▸ What this task involves:
Copy every line of the data below without any changes, but leave the pictures out.

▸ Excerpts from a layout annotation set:
▬▬▬

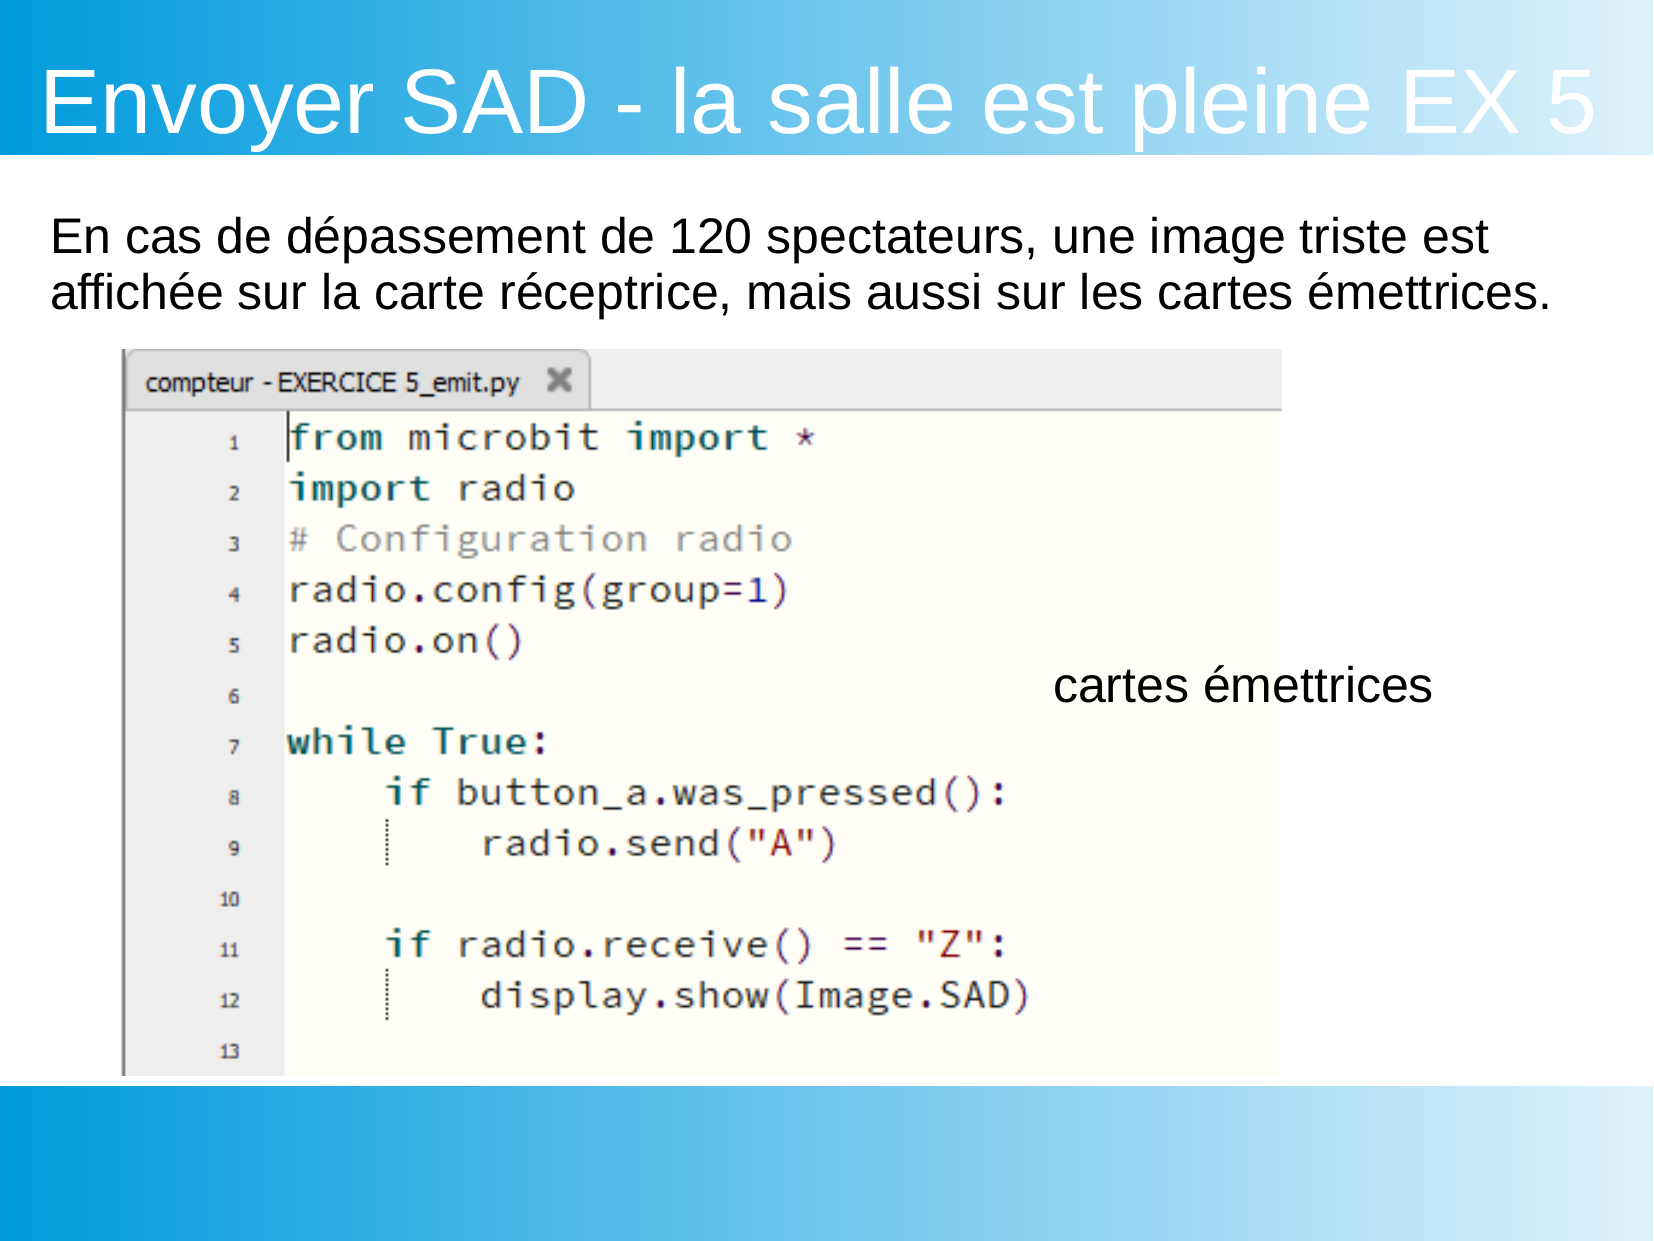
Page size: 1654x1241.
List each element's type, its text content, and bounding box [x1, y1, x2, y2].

picture [121, 349, 1282, 1076]
text_box En cas de dépassement de 120 spectateurs, une image triste est affichée sur la carte réceptrice, mais aussi sur les cartes émettrices. [35, 200, 1607, 328]
title Envoyer SAD - la salle est pleine EX 5 [22, 0, 1617, 205]
text_box cartes émettrices [1038, 650, 1449, 722]
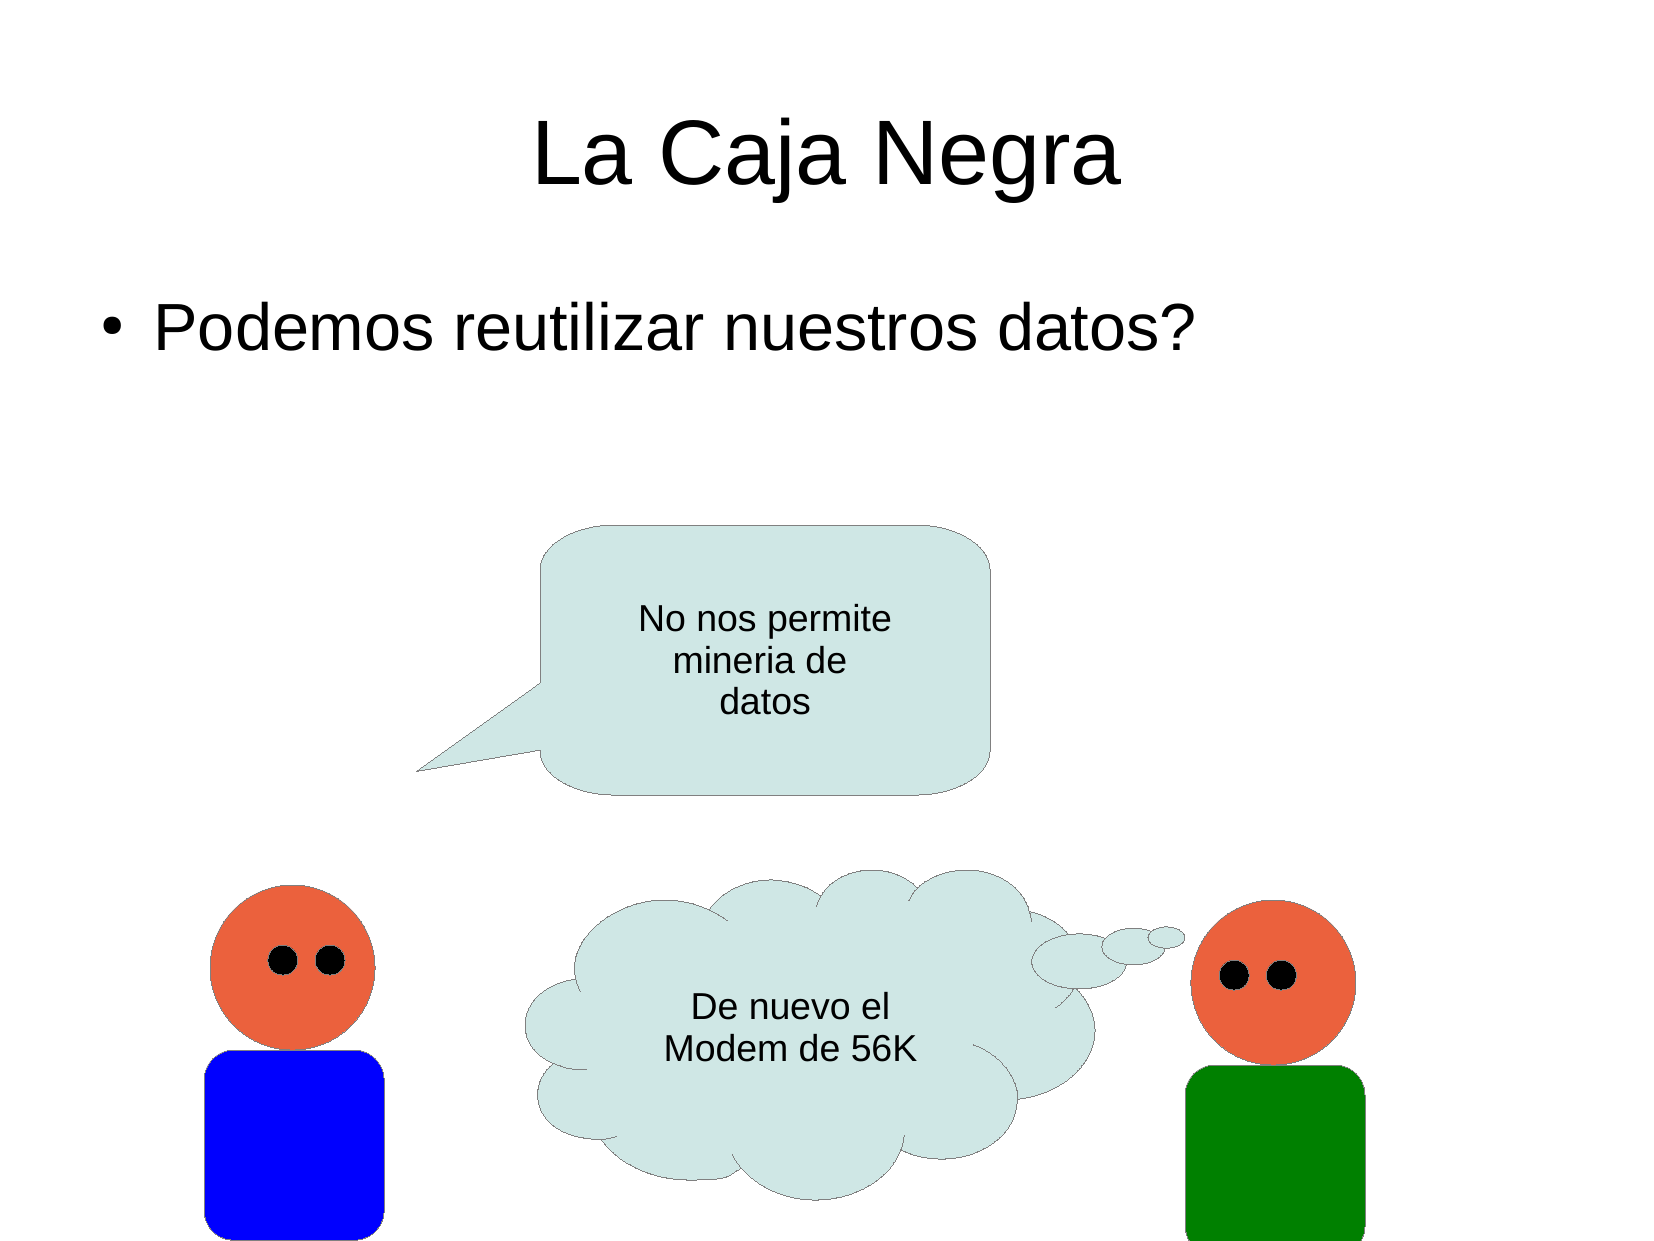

▬▬▬

▸ Worked answer:
Page size: 1654x1241.
List each element's type, its text content, and bounding box [x1, y1, x2, y2].

picture [121, 349, 1282, 1076]
text_box En cas de dépassement de 120 spectateurs, une image triste est affichée sur la carte réceptrice, mais aussi sur les cartes émettrices. [35, 200, 1607, 328]
title Envoyer SAD - la salle est pleine EX 5 [22, 0, 1617, 205]
text_box cartes émettrices [1038, 650, 1449, 722]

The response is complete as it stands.